Era uma vez um monstro. Vinha dos pântanos e invadiu uma aldeia. No princípio, quase ninguém o notava. As monstruosidades que cometia mais beiravam o hilário e o ridículo. Seriedade zero! Folclórico e extravagante, era mais um fanfarrão que um ogro a ser temido.
Com o tempo, contudo, aconteceu algo inusitado. De vez em quando, dependendo do que o mostro fazia ou dizia, seu rosto, que era de um barro nojento, ficava idêntico ao do aldeão de bem que o observava. Quando se prestava atenção nas iniquidades do monstro, alguns, surpreendentemente, viam-se a si mesmo na face do monstro.
As maldades que cometia, ele que tinha a face de cada aldeão que o admirava, foram ganhando simpatias – principalmente dos aldeões de bem – e essas maldades passaram a se justificar porque cada aldeão acabava se orgulhando delas como se as tivesse cometido ele próprio. Logo as políticas de ódio do monstro se tornaram populares. Moradores de rua foram incendiados, indígenas e minorias massacradas, aldeãs de bem, ou não, agredidas e mortas por ciúmes ou por desejo. O monstro culpava as vítimas pelos desastres na história da aldeia. O que era crime ele chamava justiça. E assim acabou o remorso.

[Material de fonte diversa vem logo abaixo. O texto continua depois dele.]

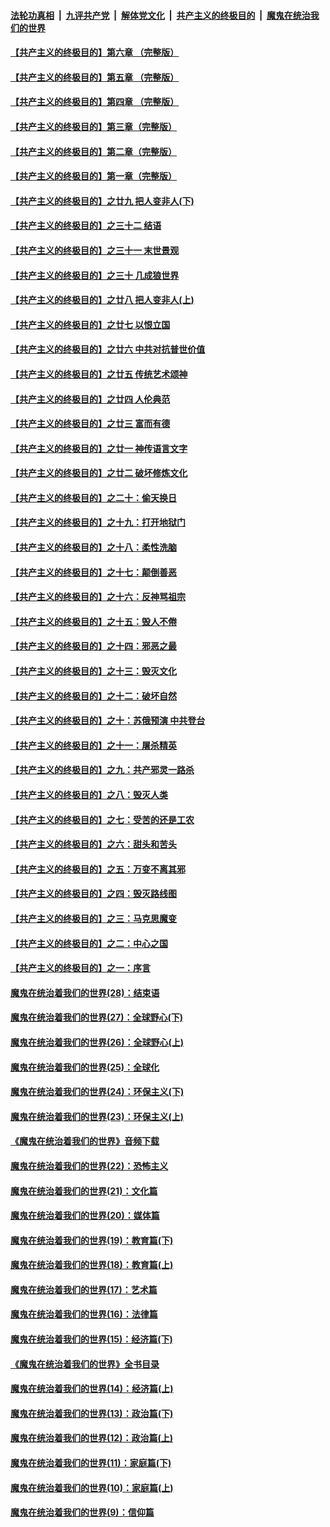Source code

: ####  [法轮功真相](../../../../basic/blob/master/README.md?t=09181252) &nbsp;|&nbsp; [九评共产党](../../../../9ping.md/blob/master/README.md?t=09181252) &nbsp;|&nbsp; [解体党文化](../../../../jtdwh.md/blob/master/README.md?t=09181252)  &nbsp;|&nbsp; [共产主义的终极目的](../../../../gczydzjmd.md/blob/master/README.md?t=09181252) &nbsp;|&nbsp; [魔鬼在统治我们的世界](../../../../mgztzwmdsj.md/blob/master/README.md?t=09181252) 

#### [【共产主义的终极目的】第六章 （完整版）](../pages/nsc422/n11428913.md?t=09181252) 

#### [【共产主义的终极目的】第五章 （完整版）](../pages/nsc422/n11428912.md?t=09181252) 

#### [【共产主义的终极目的】第四章 （完整版）](../pages/nsc422/n11428907.md?t=09181252) 

#### [【共产主义的终极目的】第三章（完整版）](../pages/nsc422/n11428848.md?t=09181252) 

#### [【共产主义的终极目的】第二章（完整版）](../pages/nsc422/n11428831.md?t=09181252) 

#### [【共产主义的终极目的】第一章（完整版）](../pages/nsc422/n11417651.md?t=09181252) 

#### [【共产主义的终极目的】之廿九 把人变非人(下)](../pages/nsc422/n11344140.md?t=09181252) 

#### [【共产主义的终极目的】之三十二 结语](../pages/nsc422/n11360535.md?t=09181252) 

#### [【共产主义的终极目的】之三十一 末世景观](../pages/nsc422/n11351129.md?t=09181252) 

#### [【共产主义的终极目的】之三十 几成狼世界](../pages/nsc422/n11348280.md?t=09181252) 

#### [【共产主义的终极目的】之廿八 把人变非人(上)](../pages/nsc422/n11340492.md?t=09181252) 

#### [【共产主义的终极目的】之廿七 以恨立国](../pages/nsc422/n11336944.md?t=09181252) 

#### [【共产主义的终极目的】之廿六 中共对抗普世价值](../pages/nsc422/n11324785.md?t=09181252) 

#### [【共产主义的终极目的】之廿五 传统艺术颂神](../pages/nsc422/n11296396.md?t=09181252) 

#### [【共产主义的终极目的】之廿四 人伦典范](../pages/nsc422/n11296397.md?t=09181252) 

#### [【共产主义的终极目的】之廿三 富而有德](../pages/nsc422/n11283598.md?t=09181252) 

#### [【共产主义的终极目的】之廿一 神传语言文字](../pages/nsc422/n11263265.md?t=09181252) 

#### [【共产主义的终极目的】之廿二 破坏修炼文化](../pages/nsc422/n11245728.md?t=09181252) 

#### [【共产主义的终极目的】之二十：偷天换日](../pages/nsc422/n11238846.md?t=09181252) 

#### [【共产主义的终极目的】之十九：打开地狱门](../pages/nsc422/n11206376.md?t=09181252) 

#### [【共产主义的终极目的】之十八：柔性洗脑](../pages/nsc422/n11199994.md?t=09181252) 

#### [【共产主义的终极目的】之十七：颠倒善恶](../pages/nsc422/n11179782.md?t=09181252) 

#### [【共产主义的终极目的】之十六：反神骂祖宗](../pages/nsc422/n11166798.md?t=09181252) 

#### [【共产主义的终极目的】之十五：毁人不倦](../pages/nsc422/n11166792.md?t=09181252) 

#### [【共产主义的终极目的】之十四：邪恶之最](../pages/nsc422/n11150249.md?t=09181252) 

#### [【共产主义的终极目的】之十三：毁灭文化](../pages/nsc422/n11135227.md?t=09181252) 

#### [【共产主义的终极目的】之十二：破坏自然](../pages/nsc422/n11135214.md?t=09181252) 

#### [【共产主义的终极目的】之十：苏俄预演 中共登台](../pages/nsc422/n11118424.md?t=09181252) 

#### [【共产主义的终极目的】之十一：屠杀精英](../pages/nsc422/n11118442.md?t=09181252) 

#### [【共产主义的终极目的】之九：共产邪灵一路杀](../pages/nsc422/n11114139.md?t=09181252) 

#### [【共产主义的终极目的】之八：毁灭人类](../pages/nsc422/n11108503.md?t=09181252) 

#### [【共产主义的终极目的】之七：受苦的还是工农](../pages/nsc422/n11101809.md?t=09181252) 

#### [【共产主义的终极目的】之六：甜头和苦头](../pages/nsc422/n11096971.md?t=09181252) 

#### [【共产主义的终极目的】之五：万变不离其邪](../pages/nsc422/n11091285.md?t=09181252) 

#### [【共产主义的终极目的】之四：毁灭路线图](../pages/nsc422/n11086284.md?t=09181252) 

#### [【共产主义的终极目的】之三：马克思魔变](../pages/nsc422/n11061941.md?t=09181252) 

#### [【共产主义的终极目的】之二：中心之国](../pages/nsc422/n11047728.md?t=09181252) 

#### [【共产主义的终极目的】之一：序言](../pages/nsc422/n11086077.md?t=09181252) 

#### [魔鬼在统治着我们的世界(28)：结束语](../pages/nsc422/n10936246.md?t=09181252) 

#### [魔鬼在统治着我们的世界(27)：全球野心(下)](../pages/nsc422/n10928319.md?t=09181252) 

#### [魔鬼在统治着我们的世界(26)：全球野心(上)](../pages/nsc422/n10900318.md?t=09181252) 

#### [魔鬼在统治着我们的世界(25)：全球化](../pages/nsc422/n10788205.md?t=09181252) 

#### [魔鬼在统治着我们的世界(24)：环保主义(下)](../pages/nsc422/n10695307.md?t=09181252) 

#### [魔鬼在统治着我们的世界(23)：环保主义(上)](../pages/nsc422/n10688613.md?t=09181252) 

#### [《魔鬼在统治着我们的世界》音频下载](../pages/nsc422/n10635553.md?t=09181252) 

#### [魔鬼在统治着我们的世界(22)：恐怖主义](../pages/nsc422/n10614727.md?t=09181252) 

#### [魔鬼在统治着我们的世界(21)：文化篇](../pages/nsc422/n10597706.md?t=09181252) 

#### [魔鬼在统治着我们的世界(20)：媒体篇](../pages/nsc422/n10586579.md?t=09181252) 

#### [魔鬼在统治着我们的世界(19)：教育篇(下)](../pages/nsc422/n10564808.md?t=09181252) 

#### [魔鬼在统治着我们的世界(18)：教育篇(上)](../pages/nsc422/n10526970.md?t=09181252) 

#### [魔鬼在统治着我们的世界(17)：艺术篇](../pages/nsc422/n10499093.md?t=09181252) 

#### [魔鬼在统治着我们的世界(16)：法律篇](../pages/nsc422/n10485969.md?t=09181252) 

#### [魔鬼在统治着我们的世界(15)：经济篇(下)](../pages/nsc422/n10469975.md?t=09181252) 

#### [《魔鬼在统治着我们的世界》全书目录](../pages/nsc422/n10464261.md?t=09181252) 

#### [魔鬼在统治着我们的世界(14)：经济篇(上)](../pages/nsc422/n10457370.md?t=09181252) 

#### [魔鬼在统治着我们的世界(13)：政治篇(下)](../pages/nsc422/n10448270.md?t=09181252) 

#### [魔鬼在统治着我们的世界(12)：政治篇(上)](../pages/nsc422/n10444576.md?t=09181252) 

#### [魔鬼在统治着我们的世界(11)：家庭篇(下)](../pages/nsc422/n10440961.md?t=09181252) 

#### [魔鬼在统治着我们的世界(10)：家庭篇(上)](../pages/nsc422/n10435448.md?t=09181252) 

#### [魔鬼在统治着我们的世界(9)：信仰篇](../pages/nsc422/n10432159.md?t=09181252)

Como cada uma via seu rosto como sendo o do monstro, começaram também a ver alma na alma dele. As maldades que todos queriam cometer, mas eram impedidos por valores que freavam o prazer pelo perverso, o monstro liberou e desculpou.
Foi como a Justiça se transformou num poder persecutório e seletivo, a polícia numa entidade de extermínio e o governo num criador de conflitos e não num mediador deles.
O lado mau e ressentido dos aldeões tomou viço, tendo o monstro como líder. O caráter pacífico da aldeia virou beligerante. O monstro tornara-se face e alma dos aldeões. Todos eram o monstro e o monstro era todos.
A ação deletéria do monstro pode, enfim, impor sua doutrina de terra arrasada, pondo ao chão a pequena escola da aldeia, envenenando seu rio, derrubando suas matas e convencendo os aldeões a aceitarem um regime de semiescravidão ao entregá-los, sem leis que os protegessem, às aldeias mais poderosas e às milícias. Ainda assim, os aldeões de bem não notavam que o que antes incentivaram contra seus desafetos se voltava contra eles. Cegos, mas sem inocência, tornavam-se vítimas da própria idolatria.
Então, numa manhã, aconteceu algo ainda mais estranho. Os aldeões acordaram com pequenas manchas e ranhuras nos rostos. Passavam a mão, olhavam uns para os outros assustados sem entender o que se passava. À medida que corriam os dias, mais ranhuras e mais manchas e até uma certa umidade enlameada amanheceu junto. As ranhuras e manchas acabavam com as diferenças e pareciam igualar todos numa mesma doentia deformidade e cada um perdia sua identidade pessoal. Não se reconheciam mais.
Apavorados, procuraram o monstro para saber o que estava havendo. Então, não se viram mais na face dele. Viram, isto sim, que seus rostos antigos não mais existiam. Eram iguais ao do monstro: mutante, disforme e lodoso! Os aldeões de bem temeram que a metamorfose e as deformações também se tivessem dado em suas almas, já que as haviam dividido com o monstro.
Não puderam ver ainda, mas alguns, uns poucos, cabisbaixos e doentes de barbárie e ódio, perceberam: não há remédio e é tarde demais.